Brüssel. Ein Reizwort. So war es auch für Robert Menasse. Er mietete sich dort für ein paar Monate eine Wohnung, um den Brüsseler Mief aus nächster Nähe kennenzulernen – als Background für einen neuen Roman, den zu schreiben er vorhatte. Aber er fand, zur eigenen Überraschung, dort keine langweiligen Bürolisten, keine Hausschuhe tragenden Beamten, sondern interessante, hellwache Menschen, die sich mit der Zukunft beschäftigen, brisante Themen diskutieren, Konzepte entwerfen. Menschen, die es sich zur Aufgabe gemacht haben, über die nationalen Nabelschau-Diskussionen hinauszublicken, die Probleme unserer globalisierten Welt vorurteilslos, kritisch und kreativ anzugehen, für Europa, in der Wirtschaftsmühle zwischen den Grossmächten USA und China, neue Spielregeln zu entwickeln.

… im Büro, an der Bar, in der Beiz

Menasse ging mit diesen Architekten eines neuen Europas – eines Europas der sprachlichen und kulturellen Vielfalt notabene! – ins Gespräch: in deren Büros, vor allem aber auch an der Bar und in der Beiz, privat sozusagen, ausserhalb der (überwachten) Förmlichkeit offizieller Besprechungsräume. Dabei fand der scharf beobachtende Autor auch die Ursache des schlechten Rufes von «Brüssel». Es sind keineswegs die «langweiligen» Beamten. Im Gegenteil. Es sind die Regierungs-Chefs, die regelmässig in Brüssel zusammenkommen, und die nach gehabter Konferenz nach Hause jetten, um ihren Wählerinnen und Wählern zuhause mit wehenden Fahnen zu verkünden, wie erfolgreich sie den neusten Brüsseler Angriff auf ihre nationale Souveränität abgewehrt haben. Klar, sie müssen zuhause wiedergewählt werden, diese Regierungs-Chefs, nicht in Brüssel. Und etwas verhindert zu haben, ist mittlerweile ja immerhin schon so etwas wie ein Leistungsausweis…

Es müssen nicht immer 300 Seiten sein

Hundert Seiten leicht leserlicher Text, eine gute Stunde oder zwei genügen, sie zu lesen – eine kurze, aber gut investierte Zeit. Für jedermann. Für politisch Interessierte sowieso. Vor allem aber für all jene, die «Brüssel» nur als Symbol für Standardisierung und Zentralisierung, für Beamtentum und Leerlauf kennen. Für all jene, die das Wort «Brüssel» nur noch als Synonym für ein administratives Monster kennen – gelernt aus den sich selber und auch gegenseitig wieder und wieder kopierenden Mainstream-Medien.

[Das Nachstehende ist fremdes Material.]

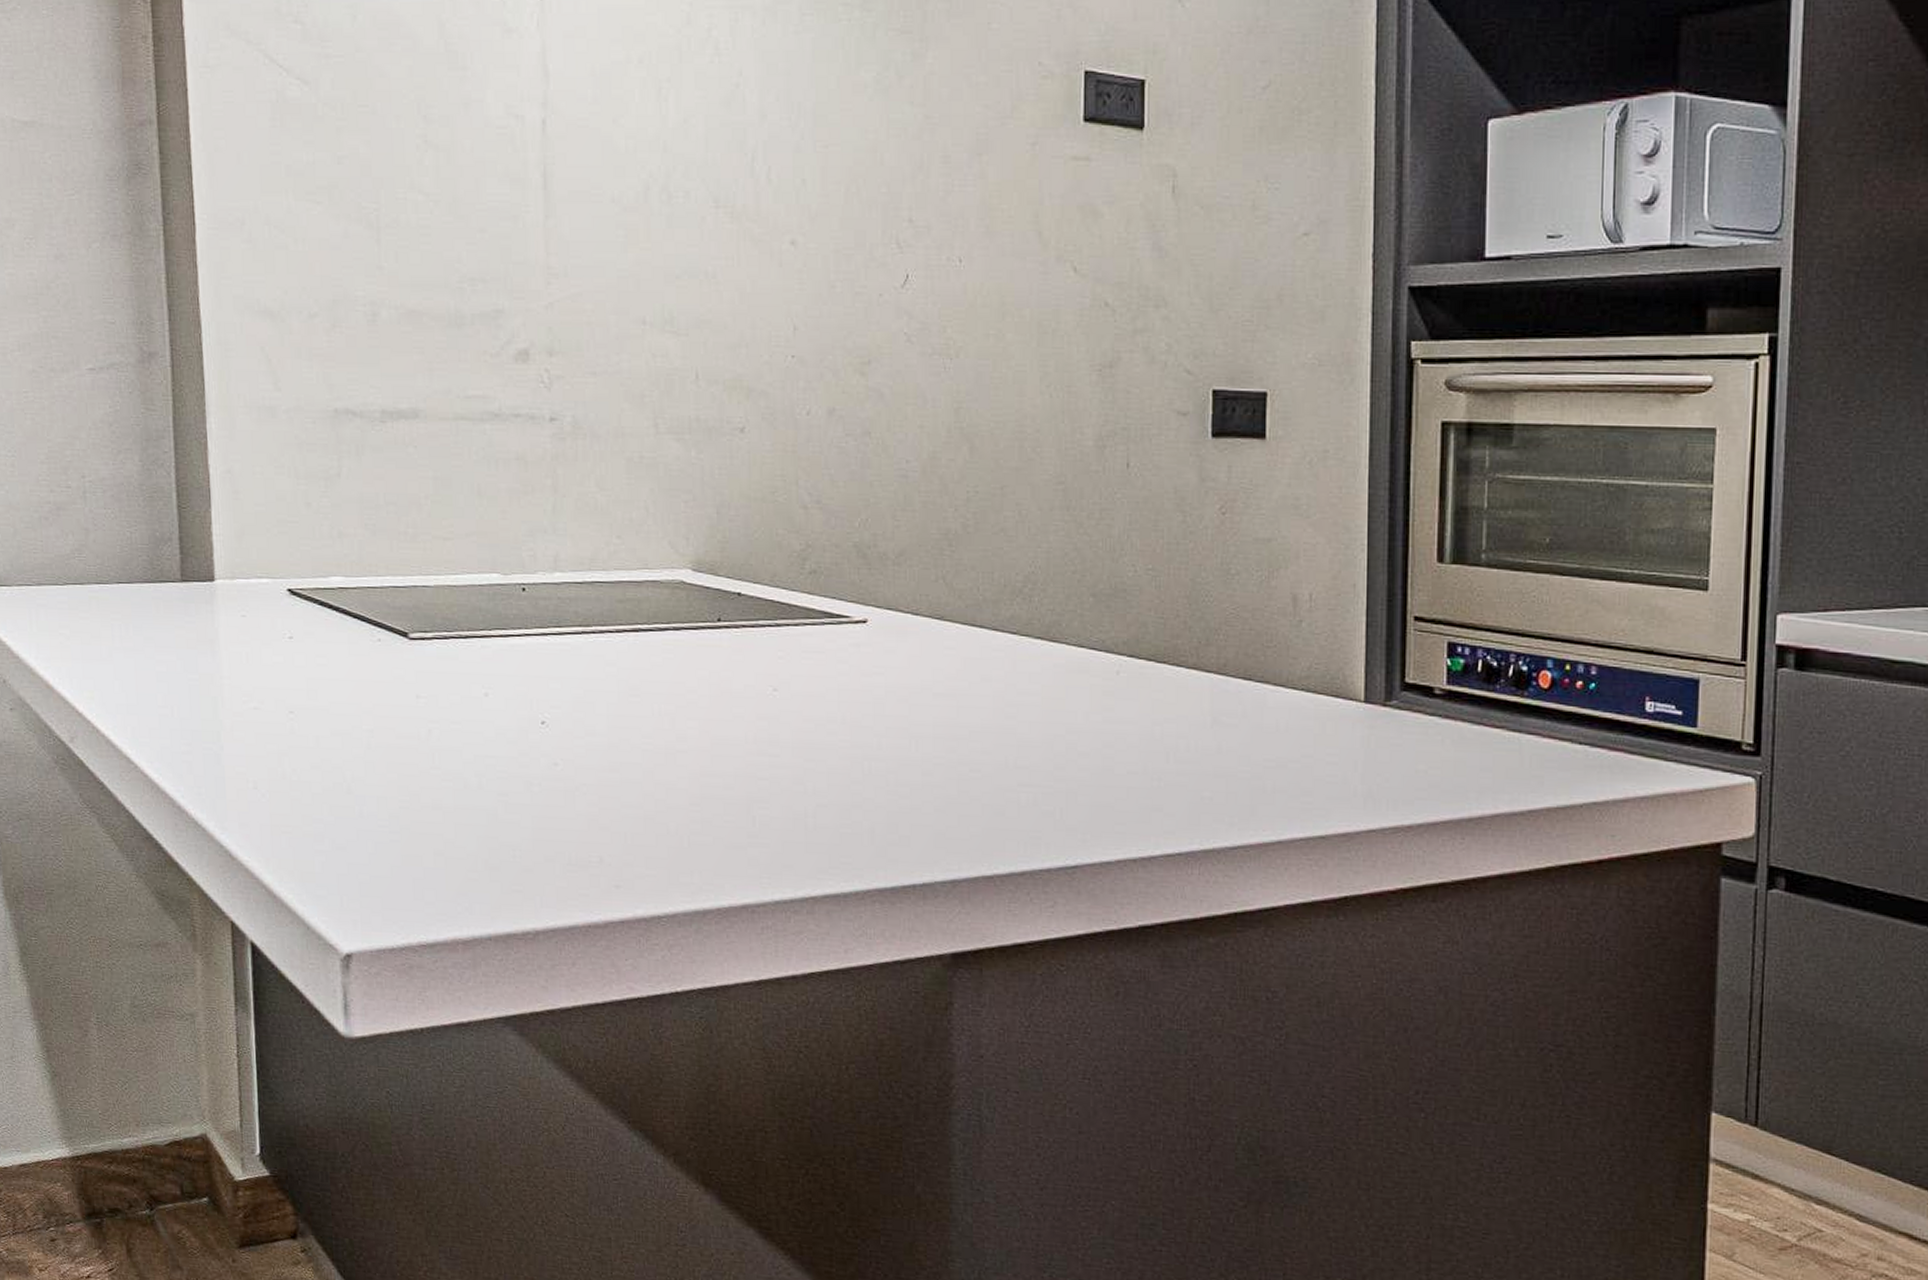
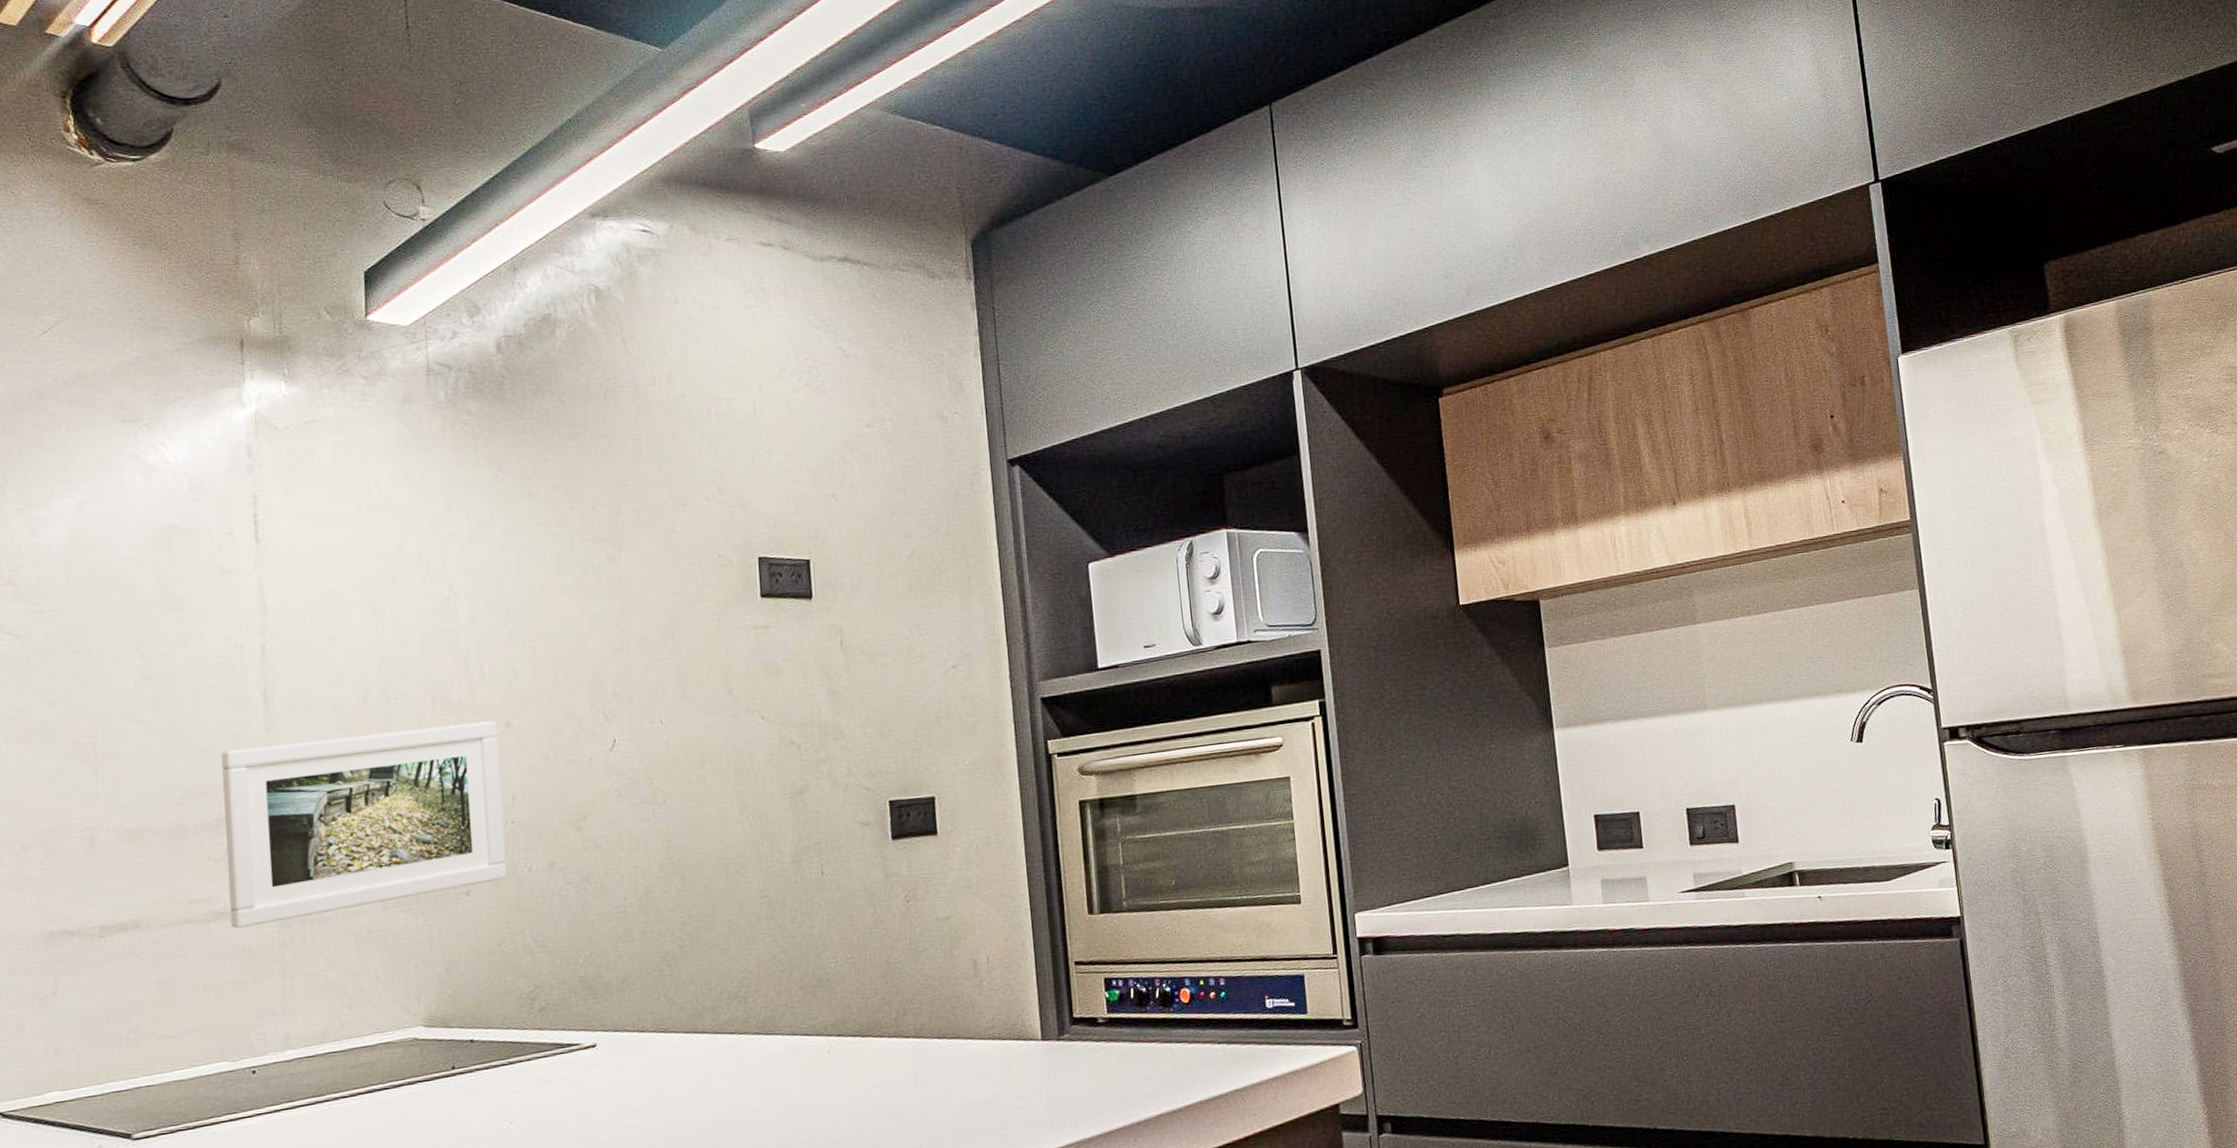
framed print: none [500,235,784,433] -> present [221,720,507,929]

Und warum dann «DER EUROPÄISCHE LANDBOTE»?

So leichtfüssig der Romancier Robert Menasse schreiben kann, so schwerwiegend überschätzt der Intellektuelle Robert Menasse das historische Wissen seiner Leserinnen und Leser. Denn wer kommt denn schon auf die Idee, dass der «Europäische Landbote» eine Anspielung auf den «Hessischen Landboten» ist, jene achtseitige politische Kampfschrift, die der deutsche Dichter, Naturwissenschaftler und Revolutionär Georg Büchner im Jahr 1834 geschrieben und mit ein paar Gesinnungsgenossen heimlich gedruckt und verteilt hat: «Friede den Hütten! Krieg den Palästen!» Auflage nicht über 2000, davon viele Exemplare von der Polizei noch vor der Auslieferung konfisziert, aber – vielleicht gerade deshalb – hoch beachtet. (Büchner suchte danach in der Schweiz Schutz vor politischer Verfolgung, avancierte an der Universität Zürich zum Dr.phil. in Naturwissenschaften, starb aber, noch nicht einmal 24jährig, am 19. Februar 1837 an einer Typhus-Infektion. Sein Grab kann auf dem sogenannten Germania-Hügel in Zürich-Oberstrass noch immer besichtigt werden.)

Das Thema Europa ist in der Schweiz tabu. Der «Georg Büchner», der es wagt, eine revolutionäre Streitschrift nächtens zu drucken und zu verteilen, ist im Lande Tells und Blochers nicht in Sicht. Aber im Buchladen ist sie erhältlich, diese Streitschrift: Robert Menasse; Der Europäische Landbote. Für weniger als 20 Franken.

Menasse kommt in die Schweiz

Die Schweiz kommt im Buch von Menasse nicht vor, sein Thema ist aber für uns ebenso aktuell wie für die EU-Mitglieder, und ebenso brisant. Auch hier sollte endlich über Europa eine Debatte möglich sein. Das Thema Europa und EU einfach zu tabuisieren, nur weil es partei- und wahlpolitisch im Moment inopportun ist, zeugt nicht von einem besonders hohen Niveau demokratischer Auseinandersetzung.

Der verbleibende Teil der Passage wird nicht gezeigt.